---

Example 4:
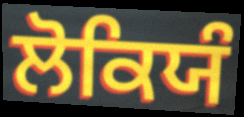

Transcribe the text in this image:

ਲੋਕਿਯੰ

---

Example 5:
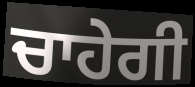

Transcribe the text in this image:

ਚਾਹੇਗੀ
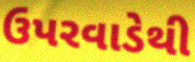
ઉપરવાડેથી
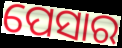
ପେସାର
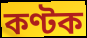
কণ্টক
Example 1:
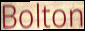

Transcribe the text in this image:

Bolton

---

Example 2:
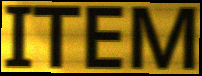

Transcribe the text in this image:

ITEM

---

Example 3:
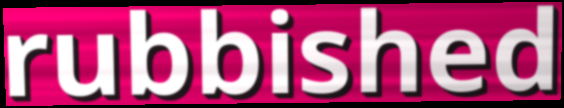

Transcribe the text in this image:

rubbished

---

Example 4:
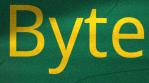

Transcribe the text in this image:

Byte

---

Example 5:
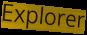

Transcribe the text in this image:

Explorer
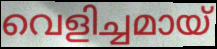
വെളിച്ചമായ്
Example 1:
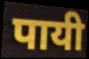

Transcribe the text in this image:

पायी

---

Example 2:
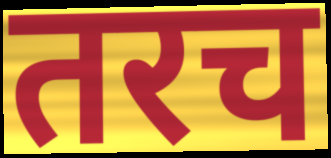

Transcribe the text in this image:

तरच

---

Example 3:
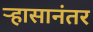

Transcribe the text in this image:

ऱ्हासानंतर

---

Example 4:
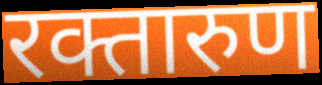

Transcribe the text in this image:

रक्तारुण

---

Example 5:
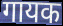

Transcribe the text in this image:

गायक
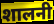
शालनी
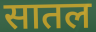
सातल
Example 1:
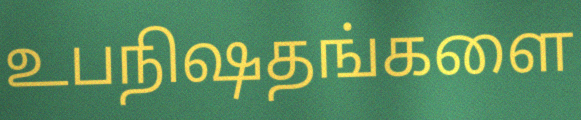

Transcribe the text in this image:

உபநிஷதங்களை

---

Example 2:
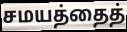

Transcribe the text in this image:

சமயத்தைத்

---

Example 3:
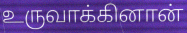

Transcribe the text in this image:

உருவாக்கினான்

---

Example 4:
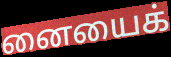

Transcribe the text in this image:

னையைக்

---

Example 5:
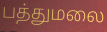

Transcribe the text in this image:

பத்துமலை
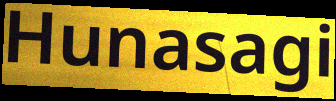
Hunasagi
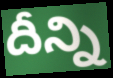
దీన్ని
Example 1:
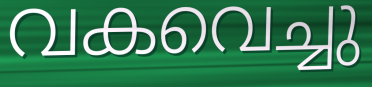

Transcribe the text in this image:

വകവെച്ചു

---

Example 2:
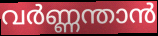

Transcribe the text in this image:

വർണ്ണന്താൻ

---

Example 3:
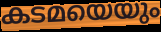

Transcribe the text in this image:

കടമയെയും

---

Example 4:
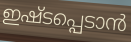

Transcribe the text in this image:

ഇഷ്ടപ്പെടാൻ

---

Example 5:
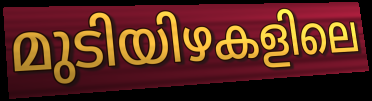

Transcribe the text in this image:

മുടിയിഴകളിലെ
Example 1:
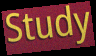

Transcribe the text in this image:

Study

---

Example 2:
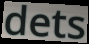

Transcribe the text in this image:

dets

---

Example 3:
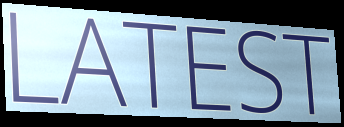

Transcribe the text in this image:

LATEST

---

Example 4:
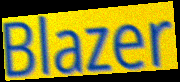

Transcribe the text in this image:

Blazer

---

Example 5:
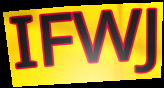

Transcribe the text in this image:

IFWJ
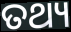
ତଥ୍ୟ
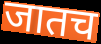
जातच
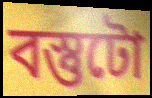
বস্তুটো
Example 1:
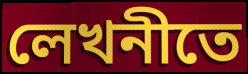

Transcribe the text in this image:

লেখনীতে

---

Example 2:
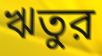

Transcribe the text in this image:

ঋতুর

◇ ◇ ◇ ◇ ◇ ◇ ◇

> [Requirements]: Copy every one of the entries above word for word, leaving out the pictures.

> [Answer to the task]:
---

Example 4:

Transcribe the text in this image:

ਲੋਕਿਯੰ

---

Example 5:

Transcribe the text in this image:

ਚਾਹੇਗੀ
ઉપરવાડેથી
ପେସାର
কণ্টক
Example 1:

Transcribe the text in this image:

Bolton

---

Example 2:

Transcribe the text in this image:

ITEM

---

Example 3:

Transcribe the text in this image:

rubbished

---

Example 4:

Transcribe the text in this image:

Byte

---

Example 5:

Transcribe the text in this image:

Explorer
വെളിച്ചമായ്
Example 1:

Transcribe the text in this image:

पायी

---

Example 2:

Transcribe the text in this image:

तरच

---

Example 3:

Transcribe the text in this image:

ऱ्हासानंतर

---

Example 4:

Transcribe the text in this image:

रक्तारुण

---

Example 5:

Transcribe the text in this image:

गायक
शालनी
सातल
Example 1:

Transcribe the text in this image:

உபநிஷதங்களை

---

Example 2:

Transcribe the text in this image:

சமயத்தைத்

---

Example 3:

Transcribe the text in this image:

உருவாக்கினான்

---

Example 4:

Transcribe the text in this image:

னையைக்

---

Example 5:

Transcribe the text in this image:

பத்துமலை
Hunasagi
దీన్ని
Example 1:

Transcribe the text in this image:

വകവെച്ചു

---

Example 2:

Transcribe the text in this image:

വർണ്ണന്താൻ

---

Example 3:

Transcribe the text in this image:

കടമയെയും

---

Example 4:

Transcribe the text in this image:

ഇഷ്ടപ്പെടാൻ

---

Example 5:

Transcribe the text in this image:

മുടിയിഴകളിലെ
Example 1:

Transcribe the text in this image:

Study

---

Example 2:

Transcribe the text in this image:

dets

---

Example 3:

Transcribe the text in this image:

LATEST

---

Example 4:

Transcribe the text in this image:

Blazer

---

Example 5:

Transcribe the text in this image:

IFWJ
ତଥ୍ୟ
जातच
বস্তুটো
Example 1:

Transcribe the text in this image:

লেখনীতে

---

Example 2:

Transcribe the text in this image:

ঋতুর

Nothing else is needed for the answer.